DESCRIPTION (provided by applicant): This application focuses on a globular protein of central medical importance - human proinsulin - and investigates sequence determinants of its foldability. Proper folding of proinsulin is fundamental to the function of the pancreatic beta cell and maintenance of metabolic homeostasis in vertebrates. Little is known about the baseline structure of proinsulin due to long-standing difficulties in obtaining crystals and the intractability of its NMR spectrum due to aggregation. In Aims 1 and 2 we will overcome these limitations through heteronuclear NMR studies of an engineered monomer. We seek to compare the structure of the insulin moiety to that of insulin itself and to evaluate the extent of local order in the connecting peptide. Aim 3 investigates sequence determinants of foldability in the endoplasmic reticulum of mammalian secretory cell lines. These cell-biological studies will test the hypothesis that residues in a specific folding nucleus are required for proper folding independently of effects of mutations on the stability or receptor-binding affinity of the folded protein. We hypothesize that "folding mutations" will be found that block kinetic accessibility to the ground state. Aim 4 builds on these results to test whether putative in vivo folding mutations indeed impair oxidative folding of proinsulin in vitro. Because structural studies of nonfolding variants might be infeasible using biosynthetic material, we propose to employ total chemical synthesis to prepare the corresponding mutant insulins for functional, thermodynamic, and structural studies. Structures of "unfoldable" variants are sought in Aim 5. Can specific side chains in a protein serve as "kinetic guides" during folding - but be dispensible for the fuction of the protein once folded? Classical folding-pathway mutations have been identified in the trimeric tail-spike protein of phage P22. The proposed studies will test whether this paradigm generalizes to a monomeric folding reaction of central pharmaceutical and physiological importance. Of overarching interest would be the crystal structure of an "unfoldable" protein. Our results promise to have implications for the evolution of insulin-like sequences and the possible misfolding of human proinsulin in type II diabetes mellitus.

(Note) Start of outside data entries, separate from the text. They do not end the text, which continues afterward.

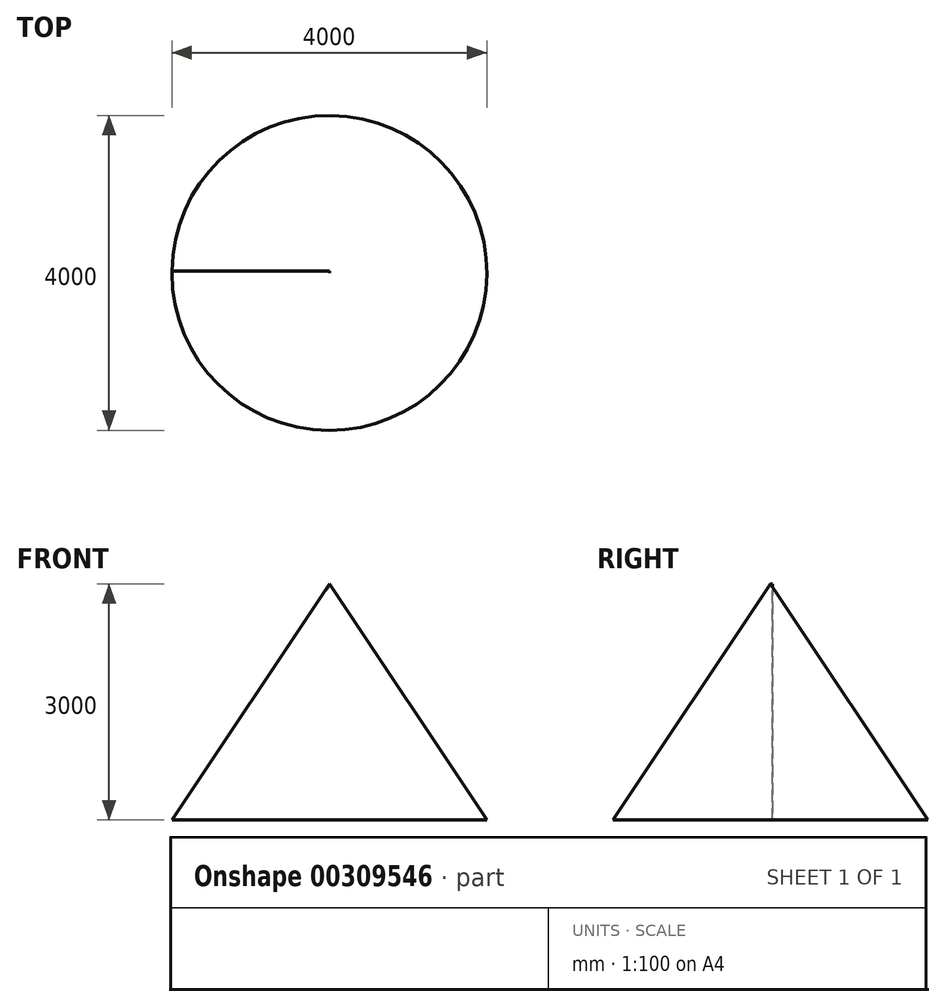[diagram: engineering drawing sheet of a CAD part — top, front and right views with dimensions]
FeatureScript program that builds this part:
annotation { "Feature Type Name" : "Feature", "Feature Type Description" : "" }
export const myFeature = defineFeature(function(context is Context, id is Id, definition is map)
    precondition{}
    {
        {
            var Q0;
            Q0=qCreatedBy(makeId("Front.planeOp"),FACE);
            var sketch = newSketch(context, id + "F0", { "sketchPlane" : qUnion([Q0])});
            skLineSegment(sketch, "E0", {"start": v(0, 0) * mm, "end": v(0, 3000) * mm});
            skLineSegment(sketch, "E1", {"start": v(0, 3000) * mm, "end": v(-2000, 0) * mm});
            skLineSegment(sketch, "E2", {"start": v(-2000, 0) * mm, "end": v(0, 0) * mm});
            skSolve(sketch);
        }
        {
            var Q0;
            Q0 = qSketchRegion(id + "F0", true);
            extrude(context, id + "F1", {"entities" : qUnion([Q0]), "depth" : 25 * mm});
        }
        {
            var Q0;
            Q0=makeQuery(id+"F1.opExtrude","CAP_FACE",FACE,{"disambiguationData":[OSD([sQuery(id+"F0.wireOp",EDGE,"E0"),sQuery(id+"F0.wireOp",EDGE,"E1"),sQuery(id+"F0.wireOp",EDGE,"E2")])],"isStart":false});
            var Q1;
            Q1=makeQuery(id+"F1.opExtrude","CAP_EDGE",EDGE,{"disambiguationData":[OSD([sQuery(id+"F0.wireOp",EDGE,"E0")])],"isStart":false});
            revolve(context, id + "F2", {"operationType" : NewBodyOperationType.ADD, "entities" : qUnion([Q0]), "axis" : qUnion([Q1]), "revolveType" : RevolveType.FULL});
        }
    });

描述（由申请人提供）：本申请重点关注具有重要医学意义的球状蛋白——人胰岛素原——并研究其可折叠性的序列决定因素。胰岛素原的正确折叠对于胰腺β细胞的功能和脊椎动物代谢稳态的维持至关重要。 由于长期以来获得晶体的困难以及由于聚集导致的核磁共振谱的难以处理，人们对胰岛素原的基线结构知之甚少。在目标 1 和 2 中，我们将通过工程单体的异核核磁共振研究克服这些限制。我们试图将胰岛素部分的结构与胰岛素本身的结构进行比较，并评估连接肽中局部有序的程度。目标 3 研究哺乳动物分泌细胞系内质网折叠性的序列决定因素。这些细胞生物学研究将检验这样的假设：特定折叠核中的残基是正确折叠所必需的，与突变对折叠蛋白的稳定性或受体结合亲和力的影响无关。我们假设将发现“折叠突变”，阻止动力学可达基态。目标 4 以这些结果为基础，测试推定的体内折叠突变是否确实会损害体外胰岛素原的氧化折叠。由于使用生物合成材料对非折叠变体进行结构研究可能不可行，因此我们建议采用全化学合成来制备相应的突变型胰岛素，用于功能、热力学和结构研究。目标 5 中寻找“可折叠”变体的结构。 蛋白质中的特定侧链能否在折叠过程中充当“动力学引导”，但对于蛋白质折叠后的功能来说是可有可无的？噬菌体 P22 的三聚体尾尖蛋白中已鉴定出经典折叠途径突变。拟议的研究将测试这种范式是否可以推广到具有重要药学和生理学重要性的单体折叠反应。最令人感兴趣的是“不可折叠”蛋白质的晶体结构。我们的结果有望对胰岛素样序列的进化以及 II 型糖尿病中人胰岛素原可能的错误折叠产生影响。